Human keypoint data
# # #

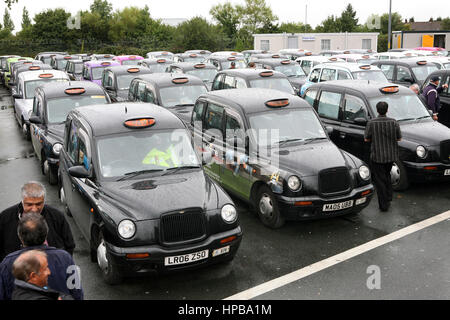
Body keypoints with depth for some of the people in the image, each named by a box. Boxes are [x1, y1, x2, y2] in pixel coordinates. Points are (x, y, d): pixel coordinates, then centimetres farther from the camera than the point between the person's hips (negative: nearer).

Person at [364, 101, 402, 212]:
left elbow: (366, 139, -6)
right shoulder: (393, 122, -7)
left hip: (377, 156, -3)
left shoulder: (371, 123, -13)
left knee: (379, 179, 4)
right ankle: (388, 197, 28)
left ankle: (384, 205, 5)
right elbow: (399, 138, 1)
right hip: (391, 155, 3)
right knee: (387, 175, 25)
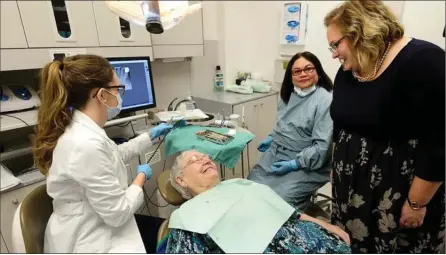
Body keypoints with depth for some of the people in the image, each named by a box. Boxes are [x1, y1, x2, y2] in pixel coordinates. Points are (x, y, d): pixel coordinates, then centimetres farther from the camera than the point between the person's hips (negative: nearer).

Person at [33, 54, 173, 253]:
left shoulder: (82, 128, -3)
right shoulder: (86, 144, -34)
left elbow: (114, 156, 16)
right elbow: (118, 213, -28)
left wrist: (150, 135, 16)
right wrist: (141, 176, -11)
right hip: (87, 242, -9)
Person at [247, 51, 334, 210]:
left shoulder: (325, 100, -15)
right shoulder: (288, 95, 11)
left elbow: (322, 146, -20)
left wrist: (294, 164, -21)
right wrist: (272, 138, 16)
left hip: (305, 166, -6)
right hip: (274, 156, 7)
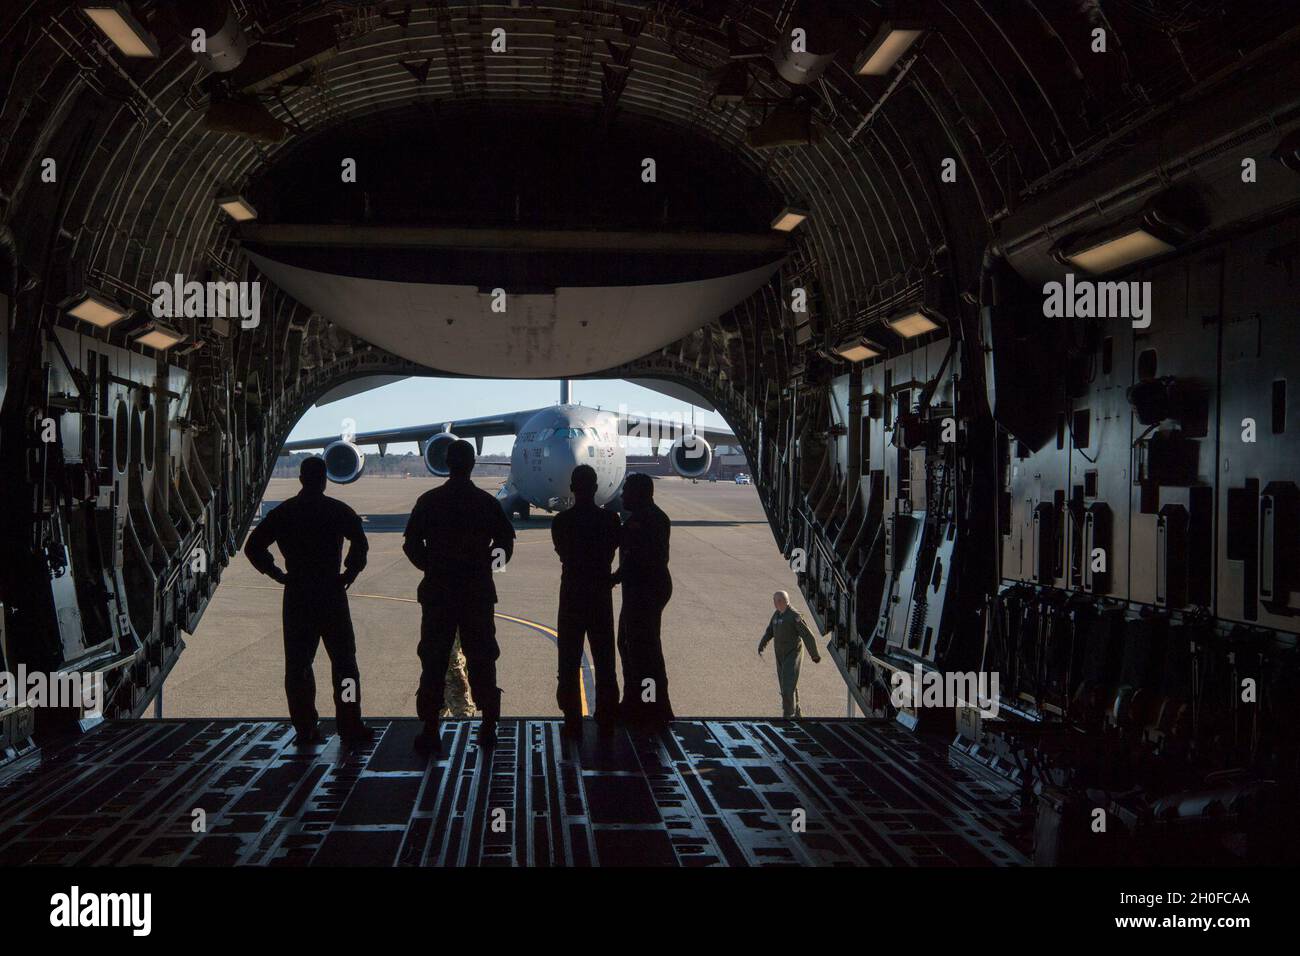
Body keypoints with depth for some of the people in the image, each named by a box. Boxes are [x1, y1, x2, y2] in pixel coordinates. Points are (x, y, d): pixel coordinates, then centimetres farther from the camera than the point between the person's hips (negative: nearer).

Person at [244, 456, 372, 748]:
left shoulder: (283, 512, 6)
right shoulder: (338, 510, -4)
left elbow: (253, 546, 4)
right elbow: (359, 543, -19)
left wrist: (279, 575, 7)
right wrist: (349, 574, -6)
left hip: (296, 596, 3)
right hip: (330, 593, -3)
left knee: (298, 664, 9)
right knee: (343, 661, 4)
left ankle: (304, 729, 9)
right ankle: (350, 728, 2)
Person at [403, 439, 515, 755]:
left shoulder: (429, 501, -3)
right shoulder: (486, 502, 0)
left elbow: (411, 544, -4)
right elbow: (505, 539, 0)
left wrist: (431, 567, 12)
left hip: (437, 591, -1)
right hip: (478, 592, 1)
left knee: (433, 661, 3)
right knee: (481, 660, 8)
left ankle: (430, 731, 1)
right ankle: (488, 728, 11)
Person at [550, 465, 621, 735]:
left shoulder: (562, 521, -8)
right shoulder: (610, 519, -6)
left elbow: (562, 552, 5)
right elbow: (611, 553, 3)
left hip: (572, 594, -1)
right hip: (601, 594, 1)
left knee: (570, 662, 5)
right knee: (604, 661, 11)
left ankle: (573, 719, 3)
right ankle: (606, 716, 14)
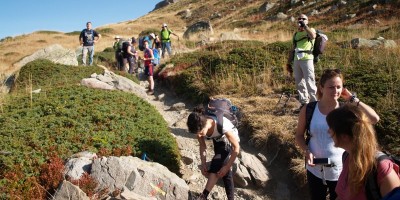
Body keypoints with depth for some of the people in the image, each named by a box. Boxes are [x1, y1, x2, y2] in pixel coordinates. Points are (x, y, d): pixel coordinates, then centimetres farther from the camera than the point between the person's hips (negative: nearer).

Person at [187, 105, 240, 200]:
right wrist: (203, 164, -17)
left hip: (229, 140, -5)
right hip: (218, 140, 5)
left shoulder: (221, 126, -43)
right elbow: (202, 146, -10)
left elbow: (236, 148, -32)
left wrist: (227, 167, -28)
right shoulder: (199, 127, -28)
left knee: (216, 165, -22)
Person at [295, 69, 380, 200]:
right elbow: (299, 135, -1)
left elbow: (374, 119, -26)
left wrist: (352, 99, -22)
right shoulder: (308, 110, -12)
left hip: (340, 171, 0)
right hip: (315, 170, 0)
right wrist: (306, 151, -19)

# # #

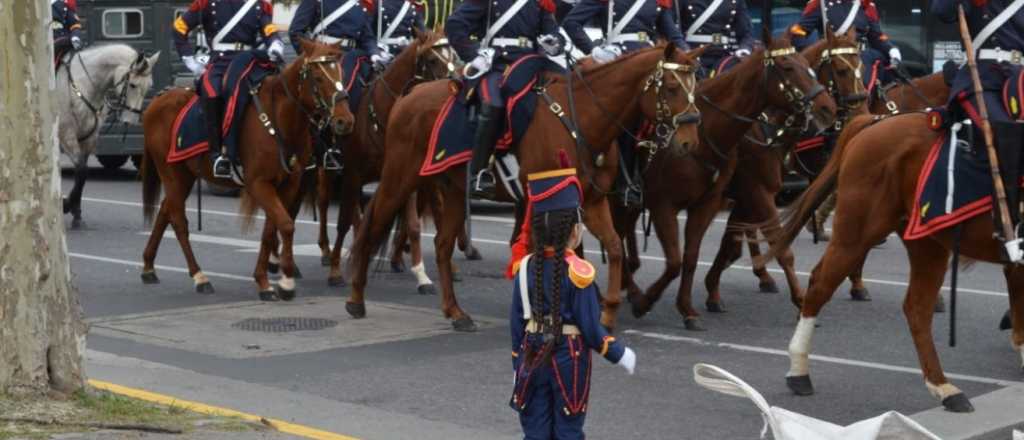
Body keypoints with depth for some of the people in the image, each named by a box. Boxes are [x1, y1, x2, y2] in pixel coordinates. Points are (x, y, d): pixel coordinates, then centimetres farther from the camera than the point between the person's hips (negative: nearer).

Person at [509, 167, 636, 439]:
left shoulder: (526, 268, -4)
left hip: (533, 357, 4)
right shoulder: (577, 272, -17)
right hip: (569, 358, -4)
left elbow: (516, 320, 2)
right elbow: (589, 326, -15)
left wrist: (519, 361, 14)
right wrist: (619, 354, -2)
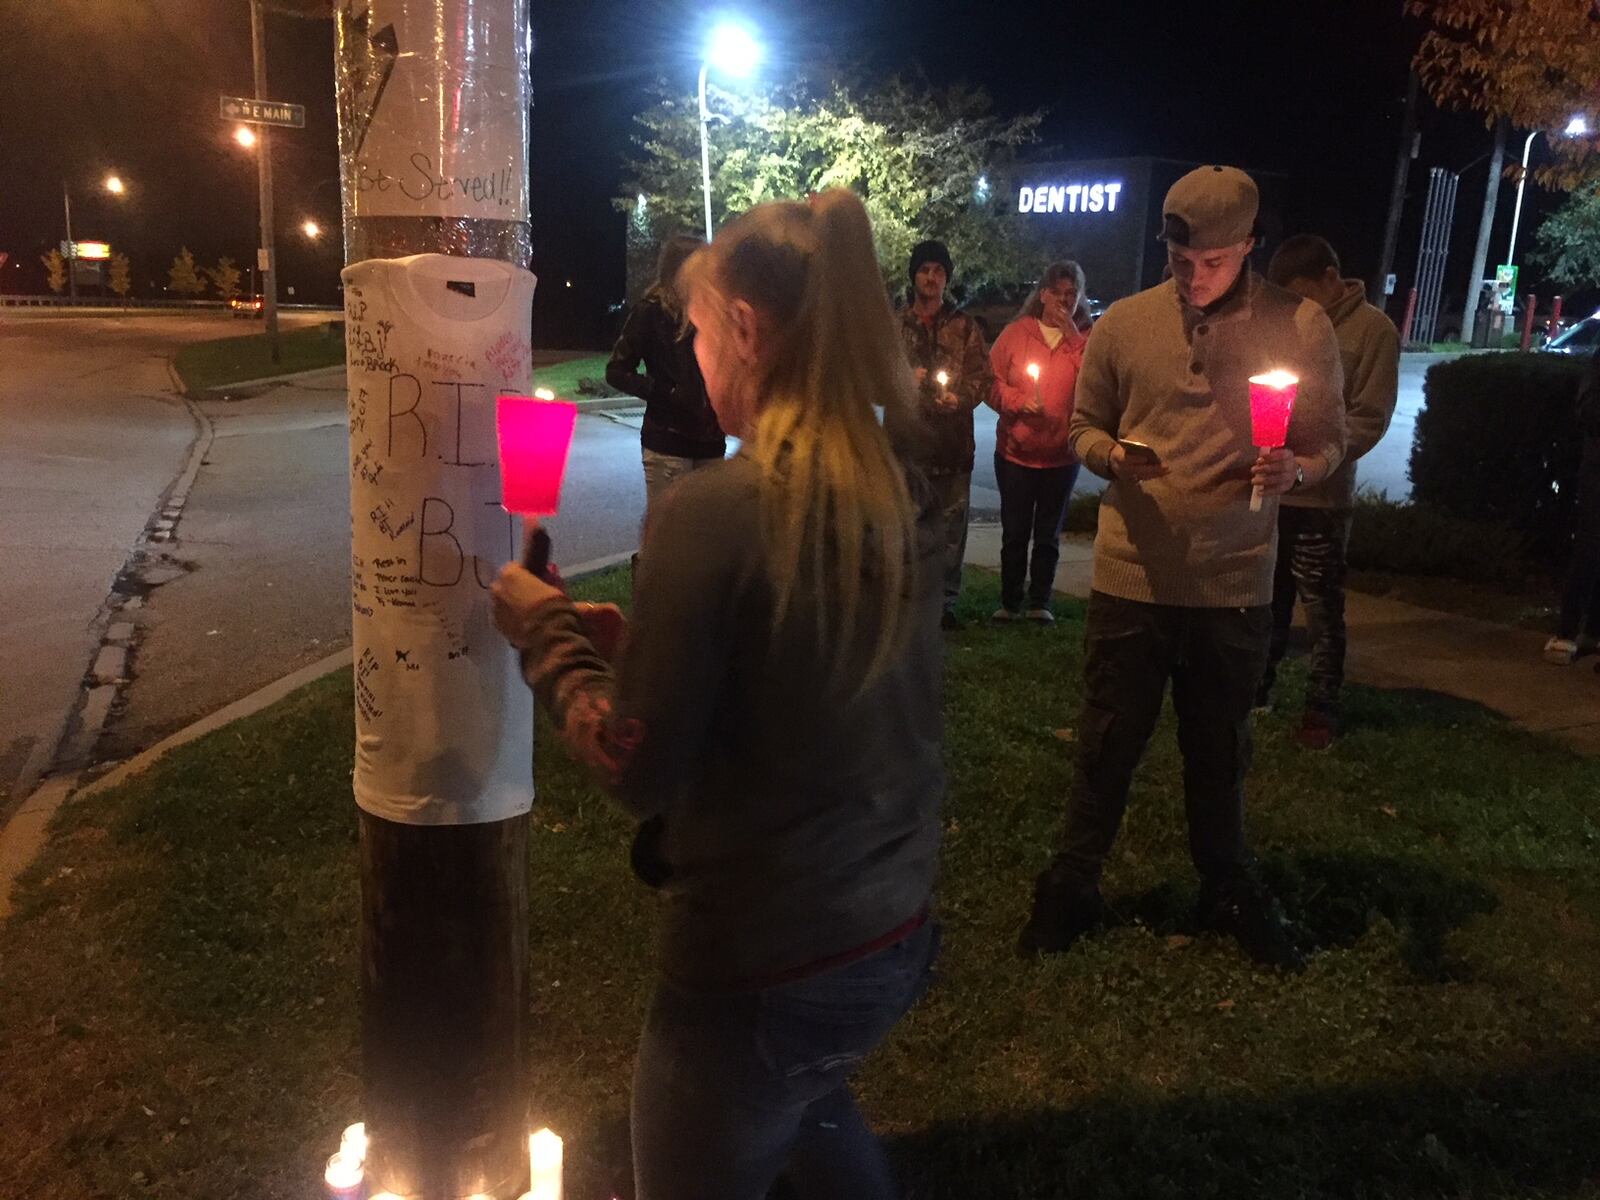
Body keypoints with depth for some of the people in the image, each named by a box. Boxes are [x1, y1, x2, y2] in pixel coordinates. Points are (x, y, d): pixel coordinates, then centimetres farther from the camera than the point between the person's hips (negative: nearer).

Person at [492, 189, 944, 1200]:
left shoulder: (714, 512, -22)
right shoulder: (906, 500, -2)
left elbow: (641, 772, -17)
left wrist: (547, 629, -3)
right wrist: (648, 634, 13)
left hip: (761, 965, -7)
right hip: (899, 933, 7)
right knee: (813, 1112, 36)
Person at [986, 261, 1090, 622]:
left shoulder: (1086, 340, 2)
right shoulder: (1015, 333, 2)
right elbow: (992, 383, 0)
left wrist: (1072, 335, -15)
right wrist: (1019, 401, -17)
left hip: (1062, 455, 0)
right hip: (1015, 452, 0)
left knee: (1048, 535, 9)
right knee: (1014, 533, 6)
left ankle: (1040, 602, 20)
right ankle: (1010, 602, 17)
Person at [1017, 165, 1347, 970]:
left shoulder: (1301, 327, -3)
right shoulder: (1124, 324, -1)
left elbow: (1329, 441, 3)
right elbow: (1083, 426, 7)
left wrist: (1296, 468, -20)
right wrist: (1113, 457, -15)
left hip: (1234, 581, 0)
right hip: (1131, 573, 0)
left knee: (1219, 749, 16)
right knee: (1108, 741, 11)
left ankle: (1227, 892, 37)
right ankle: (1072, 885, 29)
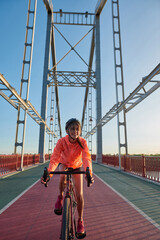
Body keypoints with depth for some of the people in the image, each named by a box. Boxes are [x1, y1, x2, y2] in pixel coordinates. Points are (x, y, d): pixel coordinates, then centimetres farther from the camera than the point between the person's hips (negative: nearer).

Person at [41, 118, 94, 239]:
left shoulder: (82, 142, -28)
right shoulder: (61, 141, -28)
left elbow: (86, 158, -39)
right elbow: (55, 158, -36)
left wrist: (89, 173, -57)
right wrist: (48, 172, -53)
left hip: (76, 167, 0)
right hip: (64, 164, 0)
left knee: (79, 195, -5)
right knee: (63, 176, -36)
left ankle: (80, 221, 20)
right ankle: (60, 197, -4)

# # #

* TASK DIRECTIONS: Return exactly the lines that appear in the data above between the line containing "right ankle: (388, 197, 28)" and the line containing "left wrist: (294, 164, -21)", both of which are included, and leave the pictures out.

* WRITTEN RESPONSE:
right ankle: (388, 197, 28)
left ankle: (384, 205, 5)
right elbow: (399, 138, 1)
right hip: (391, 155, 3)
right knee: (387, 175, 25)
Body keypoints with depth for some of the people in the image, each named by a box. Boxes are [x1, y1, x2, y2] in pixel coordinates. Points are (x, y, d): pixel coordinates, then centimetres farther from the camera than the point between the person's hips (negative: nearer).

Person at [33, 54, 173, 253]:
left shoulder: (82, 128, -3)
right shoulder: (86, 144, -34)
left elbow: (114, 156, 16)
right elbow: (118, 213, -28)
left wrist: (150, 135, 16)
right wrist: (141, 176, -11)
right hip: (87, 242, -9)
Person at [247, 51, 334, 210]:
left shoulder: (325, 100, -15)
right shoulder: (288, 95, 11)
left elbow: (322, 146, -20)
left wrist: (294, 164, -21)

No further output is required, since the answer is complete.